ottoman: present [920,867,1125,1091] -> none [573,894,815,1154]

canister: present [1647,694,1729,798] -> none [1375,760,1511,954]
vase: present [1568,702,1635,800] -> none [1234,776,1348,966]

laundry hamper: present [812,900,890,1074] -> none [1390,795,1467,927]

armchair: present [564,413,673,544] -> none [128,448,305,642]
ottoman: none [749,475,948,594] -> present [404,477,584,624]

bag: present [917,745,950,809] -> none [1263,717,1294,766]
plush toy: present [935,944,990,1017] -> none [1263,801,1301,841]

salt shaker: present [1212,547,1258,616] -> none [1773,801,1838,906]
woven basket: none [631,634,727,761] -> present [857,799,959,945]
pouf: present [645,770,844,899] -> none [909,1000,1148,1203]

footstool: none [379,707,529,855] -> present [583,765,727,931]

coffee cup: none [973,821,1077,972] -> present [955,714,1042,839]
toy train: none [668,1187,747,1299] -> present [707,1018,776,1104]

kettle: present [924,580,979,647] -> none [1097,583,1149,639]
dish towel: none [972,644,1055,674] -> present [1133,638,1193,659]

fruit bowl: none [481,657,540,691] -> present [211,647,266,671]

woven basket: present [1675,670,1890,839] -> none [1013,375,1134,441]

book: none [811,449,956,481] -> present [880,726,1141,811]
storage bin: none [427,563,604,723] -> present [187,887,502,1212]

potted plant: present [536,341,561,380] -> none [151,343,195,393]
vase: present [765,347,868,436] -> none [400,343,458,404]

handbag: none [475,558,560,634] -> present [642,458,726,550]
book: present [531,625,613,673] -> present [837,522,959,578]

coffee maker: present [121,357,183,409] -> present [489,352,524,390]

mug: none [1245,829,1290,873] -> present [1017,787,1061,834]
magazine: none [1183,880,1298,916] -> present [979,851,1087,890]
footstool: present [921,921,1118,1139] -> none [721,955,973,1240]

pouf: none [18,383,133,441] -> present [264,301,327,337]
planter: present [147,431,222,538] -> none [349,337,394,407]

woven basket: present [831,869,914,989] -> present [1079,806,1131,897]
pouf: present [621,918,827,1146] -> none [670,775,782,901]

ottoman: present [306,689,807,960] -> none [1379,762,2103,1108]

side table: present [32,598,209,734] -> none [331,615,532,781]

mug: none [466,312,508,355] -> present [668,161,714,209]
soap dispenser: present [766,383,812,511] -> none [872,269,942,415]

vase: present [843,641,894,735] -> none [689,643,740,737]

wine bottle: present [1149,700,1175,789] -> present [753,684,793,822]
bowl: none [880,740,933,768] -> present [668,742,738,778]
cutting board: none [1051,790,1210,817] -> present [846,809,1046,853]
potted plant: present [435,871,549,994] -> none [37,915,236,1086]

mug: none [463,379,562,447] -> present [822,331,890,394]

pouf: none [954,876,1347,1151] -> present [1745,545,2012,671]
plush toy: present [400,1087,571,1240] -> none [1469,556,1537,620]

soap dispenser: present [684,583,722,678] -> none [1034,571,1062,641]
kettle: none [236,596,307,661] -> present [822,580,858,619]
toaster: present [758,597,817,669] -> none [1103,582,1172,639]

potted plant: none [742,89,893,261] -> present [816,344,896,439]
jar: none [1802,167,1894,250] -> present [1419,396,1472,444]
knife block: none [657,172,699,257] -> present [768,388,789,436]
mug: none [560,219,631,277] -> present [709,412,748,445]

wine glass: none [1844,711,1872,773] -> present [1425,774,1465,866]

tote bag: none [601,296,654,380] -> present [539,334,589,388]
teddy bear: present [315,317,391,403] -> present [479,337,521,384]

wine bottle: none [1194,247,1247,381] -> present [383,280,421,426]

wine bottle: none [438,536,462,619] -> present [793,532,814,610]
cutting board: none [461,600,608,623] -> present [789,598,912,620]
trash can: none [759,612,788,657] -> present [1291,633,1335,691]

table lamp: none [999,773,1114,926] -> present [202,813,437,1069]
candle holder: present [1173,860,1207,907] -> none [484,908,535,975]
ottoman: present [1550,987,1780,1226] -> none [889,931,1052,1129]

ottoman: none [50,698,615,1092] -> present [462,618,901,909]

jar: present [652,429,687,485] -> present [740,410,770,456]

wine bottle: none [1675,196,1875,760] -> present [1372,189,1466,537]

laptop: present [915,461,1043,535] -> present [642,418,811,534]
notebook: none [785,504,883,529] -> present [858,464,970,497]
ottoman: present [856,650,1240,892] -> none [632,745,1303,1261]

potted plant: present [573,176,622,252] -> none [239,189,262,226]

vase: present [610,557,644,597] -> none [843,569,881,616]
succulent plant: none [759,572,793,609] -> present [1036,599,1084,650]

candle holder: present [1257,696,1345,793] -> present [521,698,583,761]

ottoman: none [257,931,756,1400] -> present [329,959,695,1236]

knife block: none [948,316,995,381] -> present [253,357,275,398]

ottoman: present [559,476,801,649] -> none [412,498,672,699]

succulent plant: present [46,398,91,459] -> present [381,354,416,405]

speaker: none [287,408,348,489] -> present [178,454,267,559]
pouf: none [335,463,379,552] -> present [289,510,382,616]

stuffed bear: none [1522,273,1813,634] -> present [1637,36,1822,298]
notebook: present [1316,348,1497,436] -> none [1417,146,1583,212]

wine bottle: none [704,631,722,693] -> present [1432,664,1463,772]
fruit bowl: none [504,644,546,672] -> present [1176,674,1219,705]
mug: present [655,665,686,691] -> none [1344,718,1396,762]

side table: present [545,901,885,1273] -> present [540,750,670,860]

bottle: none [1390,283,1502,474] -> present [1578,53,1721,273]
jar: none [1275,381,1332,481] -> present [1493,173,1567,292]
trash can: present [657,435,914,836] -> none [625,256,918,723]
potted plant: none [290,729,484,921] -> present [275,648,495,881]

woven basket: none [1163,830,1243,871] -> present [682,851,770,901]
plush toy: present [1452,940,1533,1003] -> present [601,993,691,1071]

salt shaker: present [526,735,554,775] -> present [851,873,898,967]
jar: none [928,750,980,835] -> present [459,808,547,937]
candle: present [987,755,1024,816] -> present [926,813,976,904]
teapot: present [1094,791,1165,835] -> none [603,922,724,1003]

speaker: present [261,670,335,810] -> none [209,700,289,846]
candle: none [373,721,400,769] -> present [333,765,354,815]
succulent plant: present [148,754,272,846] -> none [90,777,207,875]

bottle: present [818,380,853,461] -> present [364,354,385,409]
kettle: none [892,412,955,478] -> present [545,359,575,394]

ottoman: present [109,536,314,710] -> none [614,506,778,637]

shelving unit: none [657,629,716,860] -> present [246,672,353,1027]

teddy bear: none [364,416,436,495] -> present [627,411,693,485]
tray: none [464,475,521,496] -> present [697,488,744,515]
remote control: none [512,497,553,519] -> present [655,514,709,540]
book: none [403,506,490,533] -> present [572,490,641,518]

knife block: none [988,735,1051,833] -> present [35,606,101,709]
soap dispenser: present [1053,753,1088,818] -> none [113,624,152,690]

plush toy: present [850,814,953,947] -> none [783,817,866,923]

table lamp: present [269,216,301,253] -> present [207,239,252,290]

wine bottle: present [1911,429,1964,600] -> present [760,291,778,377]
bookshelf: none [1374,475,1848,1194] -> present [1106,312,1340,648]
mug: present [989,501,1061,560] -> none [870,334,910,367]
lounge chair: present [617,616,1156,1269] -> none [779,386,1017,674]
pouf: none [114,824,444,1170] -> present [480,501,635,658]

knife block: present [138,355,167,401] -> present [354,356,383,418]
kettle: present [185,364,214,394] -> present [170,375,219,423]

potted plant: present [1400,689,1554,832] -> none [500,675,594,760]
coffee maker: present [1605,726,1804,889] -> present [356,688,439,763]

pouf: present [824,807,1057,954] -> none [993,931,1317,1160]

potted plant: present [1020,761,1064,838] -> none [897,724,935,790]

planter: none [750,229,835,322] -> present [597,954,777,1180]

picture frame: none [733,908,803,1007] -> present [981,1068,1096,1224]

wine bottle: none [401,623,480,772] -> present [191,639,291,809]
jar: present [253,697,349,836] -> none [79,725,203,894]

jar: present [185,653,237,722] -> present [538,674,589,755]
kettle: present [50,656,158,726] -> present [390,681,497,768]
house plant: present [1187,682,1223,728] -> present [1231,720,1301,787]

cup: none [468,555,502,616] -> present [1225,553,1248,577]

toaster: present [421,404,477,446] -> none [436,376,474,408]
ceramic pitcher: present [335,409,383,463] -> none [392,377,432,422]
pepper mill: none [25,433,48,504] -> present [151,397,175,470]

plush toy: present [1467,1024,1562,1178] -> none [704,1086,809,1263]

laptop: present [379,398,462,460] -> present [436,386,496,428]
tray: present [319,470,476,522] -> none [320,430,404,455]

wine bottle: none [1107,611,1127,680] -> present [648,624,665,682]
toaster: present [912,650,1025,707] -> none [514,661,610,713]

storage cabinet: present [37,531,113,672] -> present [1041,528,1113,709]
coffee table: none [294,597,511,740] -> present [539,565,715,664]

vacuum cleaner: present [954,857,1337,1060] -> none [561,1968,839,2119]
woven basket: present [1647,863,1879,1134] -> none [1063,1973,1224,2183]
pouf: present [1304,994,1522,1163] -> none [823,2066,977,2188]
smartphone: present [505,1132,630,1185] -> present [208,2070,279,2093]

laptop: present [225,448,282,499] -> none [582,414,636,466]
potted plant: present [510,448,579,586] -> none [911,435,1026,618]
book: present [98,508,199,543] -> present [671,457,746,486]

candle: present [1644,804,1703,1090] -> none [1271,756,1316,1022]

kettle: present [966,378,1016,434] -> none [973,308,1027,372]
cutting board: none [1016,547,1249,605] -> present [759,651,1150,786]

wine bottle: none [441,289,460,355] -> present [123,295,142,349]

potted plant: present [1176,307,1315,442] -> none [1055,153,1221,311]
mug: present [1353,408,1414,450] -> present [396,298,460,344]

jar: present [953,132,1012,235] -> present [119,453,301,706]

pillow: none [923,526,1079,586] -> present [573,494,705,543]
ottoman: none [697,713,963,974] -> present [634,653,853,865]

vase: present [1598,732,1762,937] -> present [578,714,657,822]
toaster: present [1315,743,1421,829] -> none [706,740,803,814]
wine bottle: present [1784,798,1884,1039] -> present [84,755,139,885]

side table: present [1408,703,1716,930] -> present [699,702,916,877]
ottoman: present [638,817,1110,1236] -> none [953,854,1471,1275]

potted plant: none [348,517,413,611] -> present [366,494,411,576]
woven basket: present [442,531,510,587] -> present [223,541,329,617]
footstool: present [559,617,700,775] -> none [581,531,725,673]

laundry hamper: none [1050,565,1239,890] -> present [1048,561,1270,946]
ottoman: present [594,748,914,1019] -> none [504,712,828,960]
□ □ □
Task to carry out:
Please copy exactly, and only, the lines from the line containing "ottoman: none [697,713,963,974]" through the last line of the records, with both ends included.

Problem solution:
ottoman: none [697,713,963,974] -> present [634,653,853,865]

vase: present [1598,732,1762,937] -> present [578,714,657,822]
toaster: present [1315,743,1421,829] -> none [706,740,803,814]
wine bottle: present [1784,798,1884,1039] -> present [84,755,139,885]

side table: present [1408,703,1716,930] -> present [699,702,916,877]
ottoman: present [638,817,1110,1236] -> none [953,854,1471,1275]

potted plant: none [348,517,413,611] -> present [366,494,411,576]
woven basket: present [442,531,510,587] -> present [223,541,329,617]
footstool: present [559,617,700,775] -> none [581,531,725,673]

laundry hamper: none [1050,565,1239,890] -> present [1048,561,1270,946]
ottoman: present [594,748,914,1019] -> none [504,712,828,960]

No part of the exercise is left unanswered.